R: Non saprei risponderti: sono alquanto avulso dal mondo dell’editoria, in realtà. Potrei parlarti di Edizioni La Gru, che ha pubblicato “Breve guida al suicidio”, e che quindi conosco “da vicino”: loro sono, a mio avviso, dei pazzi, perché io non so se, personalmente, avrei il coraggio di investire come fanno loro. Ci credono, sono delle persone con le palle e ce ne vorrebbero molte di più di persone così, che investono nonostante il mercato sia in crisi. Attenzione: quando parlo di “crisi di mercato” non parlo della tanto millantata crisi economica che, a quanto dicono, stiamo vivendo (crisi del tutto fittizia, a mio avviso: ma non è questo il luogo dove parlarne); quando parlo di “crisi” parlo di “crisi culturale”. La gente non legge, non ascolta, non guarda, non si informa o, se crede di farlo, lo fa in una maniera sbagliata, veloce (siamo pur sempre nell’epoca dei social network), si limita a leggere i titoli e non il corpo degli articoli, quando ti va bene che gli articoli non siano merde sensazionalistiche o schifi del genere, quando il romanzo che compri non è solo frutto di un hype mosso dal marketing, quando la canzone che ascolti o il film che guardi non sono prodotti confezionati per essere venduti e che non hanno nulla di culturale e, anzi, aiutano a far morire la cultura: suicidio culturale. Il problema so’ i soldi, ad ogni modo. I soldi decretano, mediamente, ciò che è “giusto” e ciò che è “sbagliato”: la gente si lascia facilmente veicolare. Io non ho avuto problemi, una volta scritto “Breve guida al suicidio”, a rilasciarlo in free download: quindi, di base, me ne fotto dei soldi, me ne fotto dell’editoria e delle logiche capitalistiche legate alla cultura, che sono ‘na cosa alquanto deplorevole. La carta igienica si vende, non la cultura. Le persone che più mi fanno paura sono però quelle che hanno una fondamentale ampia cultura di base ma non sanno applicarla o la applicano a modo loro: ho visto gente citare a braccio Pasolini senza capirne il significato. Che senso ha? Si perde il senso critico che porta anche alla possibilità di dire “Pasolini qui ha detto una cazzata”: trasformiamo Pasolini (o chicchessia) in un dio, in un dogma. È ancora la religione, o, per meglio dire, il fare religioso, che torna a influenzarci sul nostro vissuto. Non va bene. Mi fa paura ciò.
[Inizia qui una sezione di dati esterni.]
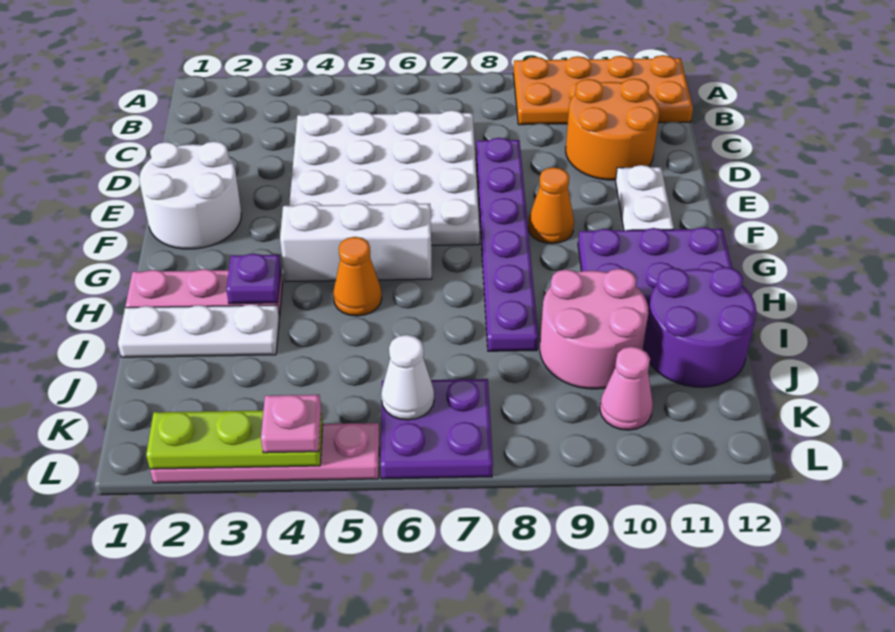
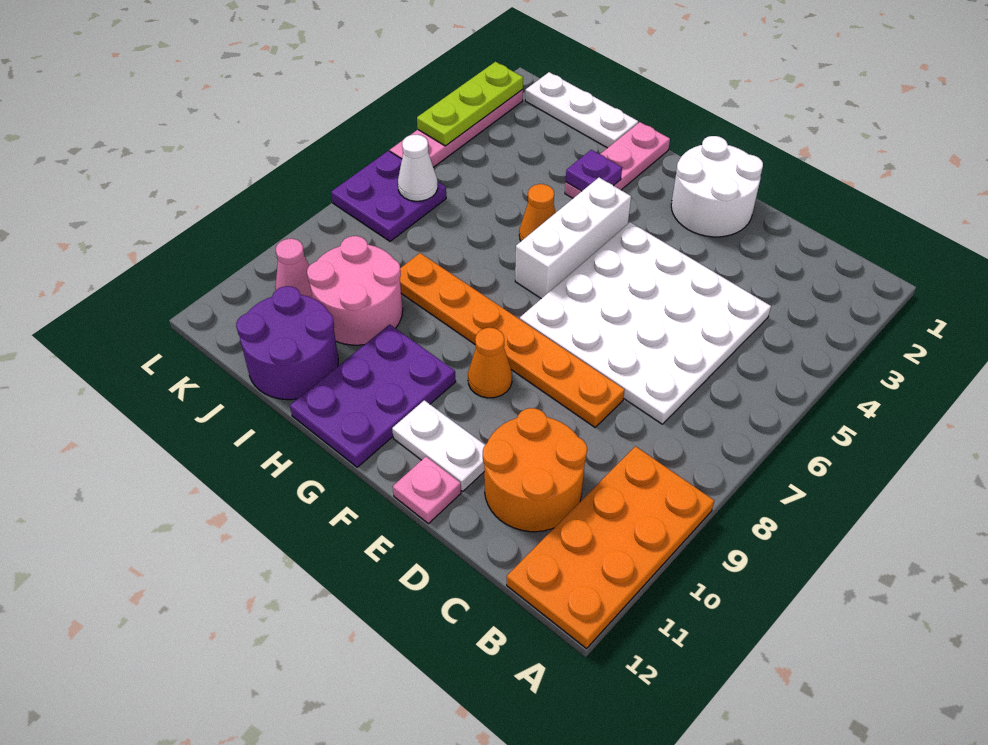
purple plate D8:I8 level 1 -> orange plate D8:I8 level 1
white plate I1:I3 level 1 -> white plate I1:K1 level 1
pink plate L4 level 3 -> pink plate E12 level 1

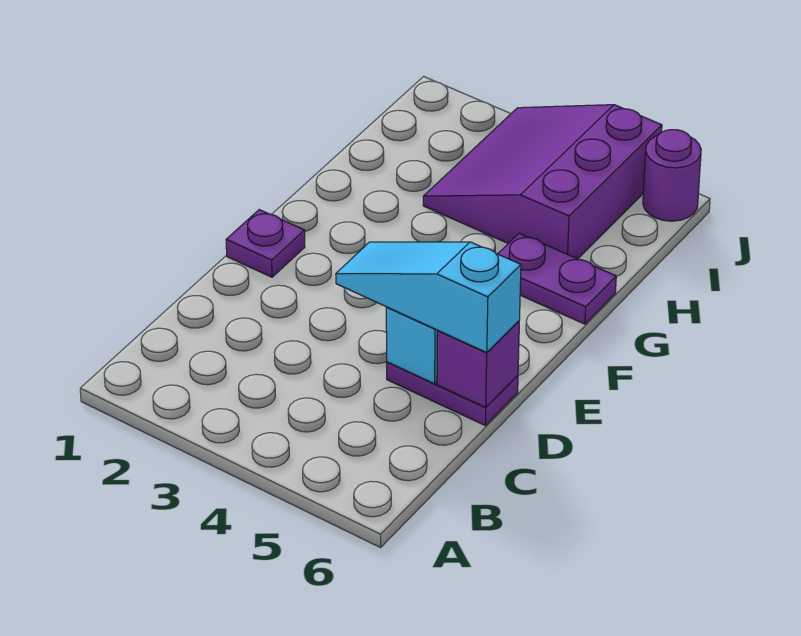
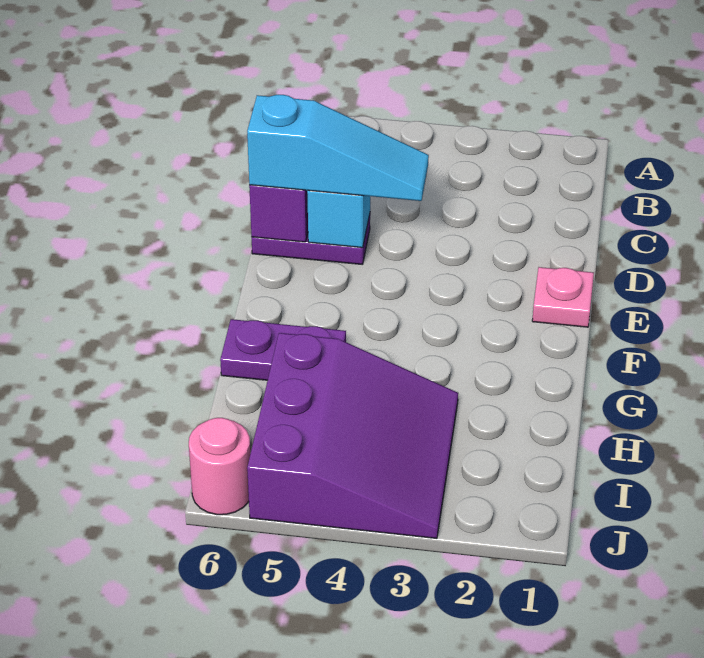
purple plate E1 level 1 -> pink plate E1 level 1
purple round brick J6 level 1 -> pink round brick J6 level 1

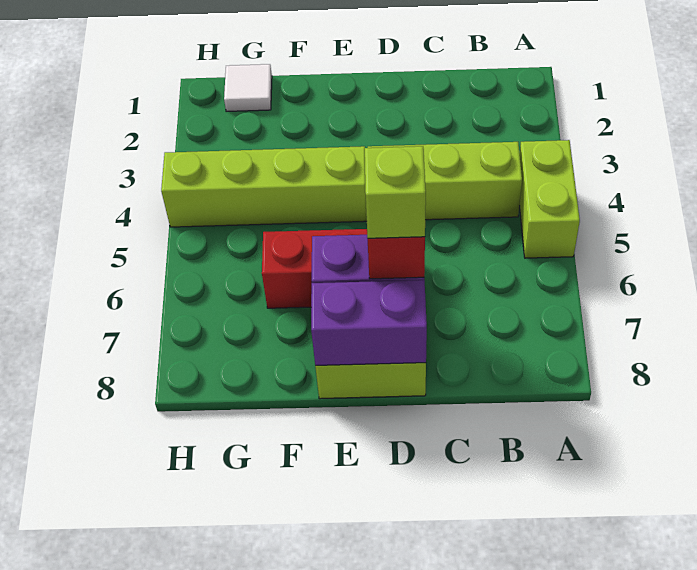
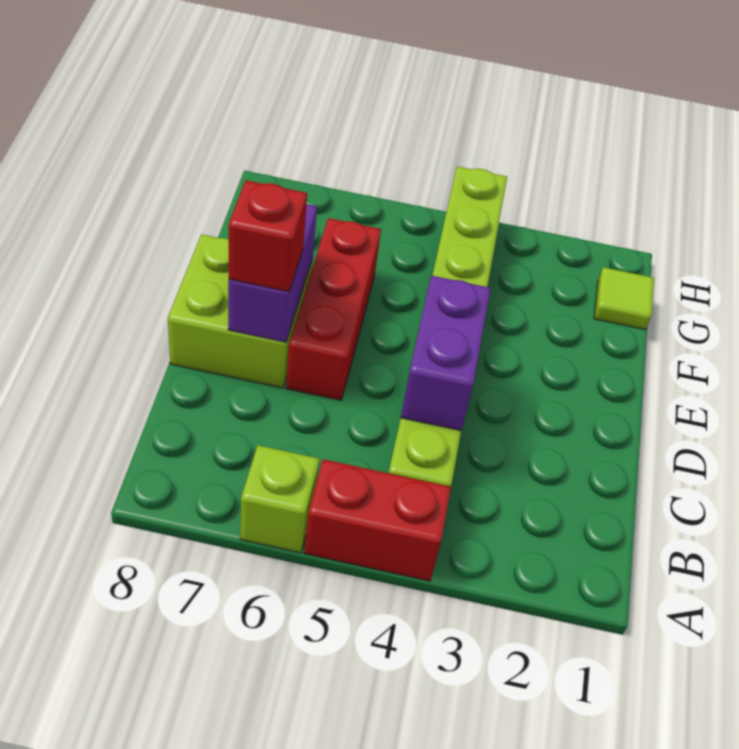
lime brick A4:A5 level 1 -> red brick A4:A5 level 1
lime brick D7 level 4 -> lime brick A6 level 1
purple brick D8:E8 level 2 -> purple brick C4:D4 level 2
white tile G1 level 1 -> lime tile G1 level 1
D: Torniamo a Breve guida al suicidio. E’ senza dubbio un libro che fa sorridere e credo che tu sia divertito a scriverlo. Un po’ di amaro in bocca però lo lascia. Leggendo il libro ci si rende conto che parla di noi e delle nostre vecchie e nuove paranoie. La tua è solo un’analisi delirante della realtà o c’è un messaggio tra le righe per gli ignari lettori?

 

R: I messaggi, spero, siano tanti: forse ti ho preceduto nella domanda (e relativa risposta) nelle risposte precedenti. Volendo fare una summa e tirando le somme (e non le cuoia) potremmo dire che il messaggio finale è quello di lasciar perdere il pensiero del suicidio, tenendolo però sempre presente per abbattere quella paura atavica della morte che si staglia su tutte le nostre altre paure portandoci a cercare certezze fittizie in risposte fittizie. Forse il “messaggio” è, soprattutto, quello di cercare di evitare questo lento suicidio intellettuale che stiamo vivendo. Sai una cosa? Però credo che alla fine i messaggi servano a ben poco: sono abbastanza convinto che i messaggi arrivano a chi devono arrivare, e cioè a chi già la pensa come te. Quindi sono inutili. L’essere umano difficilmente capisce perché difficilmente si rapporta al diverso: guai a mettere in discussione i propri dogmi personali (torniamo all’influenza delle religioni su tutto il vissuto). Solo i bambini, che hanno una psiche ancora non del tutto formata, sono ricettivi. Dovrei mettermi a scrivere favole (e in realtà già l’ho fatto). Quindi... bho? Forse “Breve guida al suicidio” l’ho scritto solo per me; nonostante il messaggio (i messaggi) ci sia, eh. Il messaggio che posso lasciare, probabilmente, è solo uno: dubitate, di tutto, soprattutto di ciò in cui voi credete di credere, che forse non è ci credete realmente ma vi è stato fatto credere voi ci crediate. “Credo in un solo dio”: io.